Real Clean’s Lanham Act claim fails, if for no other reason, because such a claim may be maintained only against one’s competitors, Podiatrist Assn. v. La Cruz Azul de P.R., Inc., 332 F.3d 6, 19 (1st Cir. 2003), and there is no allegation that any of the defendants competes with Real Clean.

Real Clean contends that its claim for tortious interference must be reinstated because it has adequately alleged the use of improper means:  the publication of false statements of fact to the plaintiff’s customers.[4]  This argument, however, is foreclosed by our conclusion that each of the statements alleged to be actionably false is substantially true.

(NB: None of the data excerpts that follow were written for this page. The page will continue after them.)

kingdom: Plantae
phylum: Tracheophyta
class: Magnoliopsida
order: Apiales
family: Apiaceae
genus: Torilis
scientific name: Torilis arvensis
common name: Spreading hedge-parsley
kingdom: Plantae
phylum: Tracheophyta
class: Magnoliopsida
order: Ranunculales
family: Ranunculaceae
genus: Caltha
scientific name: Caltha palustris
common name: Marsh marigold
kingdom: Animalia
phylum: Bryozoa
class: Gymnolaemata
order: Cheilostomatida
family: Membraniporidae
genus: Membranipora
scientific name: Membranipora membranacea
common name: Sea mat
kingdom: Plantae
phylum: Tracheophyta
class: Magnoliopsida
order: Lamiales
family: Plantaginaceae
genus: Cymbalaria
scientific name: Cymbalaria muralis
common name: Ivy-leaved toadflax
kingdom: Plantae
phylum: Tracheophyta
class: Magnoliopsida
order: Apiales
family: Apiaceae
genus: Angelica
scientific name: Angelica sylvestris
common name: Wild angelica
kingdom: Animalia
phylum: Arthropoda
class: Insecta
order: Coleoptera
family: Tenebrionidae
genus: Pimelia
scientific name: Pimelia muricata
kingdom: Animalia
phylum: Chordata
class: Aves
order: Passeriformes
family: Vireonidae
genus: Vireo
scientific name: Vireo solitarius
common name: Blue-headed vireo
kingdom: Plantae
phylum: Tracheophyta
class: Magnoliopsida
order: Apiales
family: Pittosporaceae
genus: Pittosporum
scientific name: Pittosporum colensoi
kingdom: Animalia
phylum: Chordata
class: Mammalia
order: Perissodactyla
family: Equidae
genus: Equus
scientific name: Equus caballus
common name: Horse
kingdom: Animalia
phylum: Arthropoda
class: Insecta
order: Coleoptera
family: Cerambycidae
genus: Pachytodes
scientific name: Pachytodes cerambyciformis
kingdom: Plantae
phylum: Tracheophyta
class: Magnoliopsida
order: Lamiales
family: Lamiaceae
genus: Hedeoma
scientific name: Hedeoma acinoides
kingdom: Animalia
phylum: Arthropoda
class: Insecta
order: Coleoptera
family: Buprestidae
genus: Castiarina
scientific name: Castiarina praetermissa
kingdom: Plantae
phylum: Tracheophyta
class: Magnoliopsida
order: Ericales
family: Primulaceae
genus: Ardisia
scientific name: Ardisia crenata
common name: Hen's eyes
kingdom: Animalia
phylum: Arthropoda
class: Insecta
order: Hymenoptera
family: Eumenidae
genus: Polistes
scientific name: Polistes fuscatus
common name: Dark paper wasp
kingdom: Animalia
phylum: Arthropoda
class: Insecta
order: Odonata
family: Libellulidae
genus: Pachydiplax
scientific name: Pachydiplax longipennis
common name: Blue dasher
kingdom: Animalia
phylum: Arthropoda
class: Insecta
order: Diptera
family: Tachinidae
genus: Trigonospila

Finally, because Real Clean’s G. L. c. 93A claim relies on each of the underlying claims, its dismissal, too, was proper.

Judgment affirmed.

[1] Doing business as Real Clean.


[2] Fisher & Phillips LLP and Joseph Ambash.

[3] Automobile detailing involves the thorough cleaning of the interior and exterior of passenger vehicles.

[4] The plaintiff’s appellate brief does not raise the argument for improper motive raised below:  that Ambash and Fisher & Phillips LLP were motivated by the desire to scare MSADA’s members into hiring them.  Because this argument has been abandoned on appeal, we need not address it.  Smith v. Bell Atl., 63 Mass. App. Ct. 702, 725 n.8 (2005) (“An argument that is not raised in a party’s principal brief may be deemed waived”).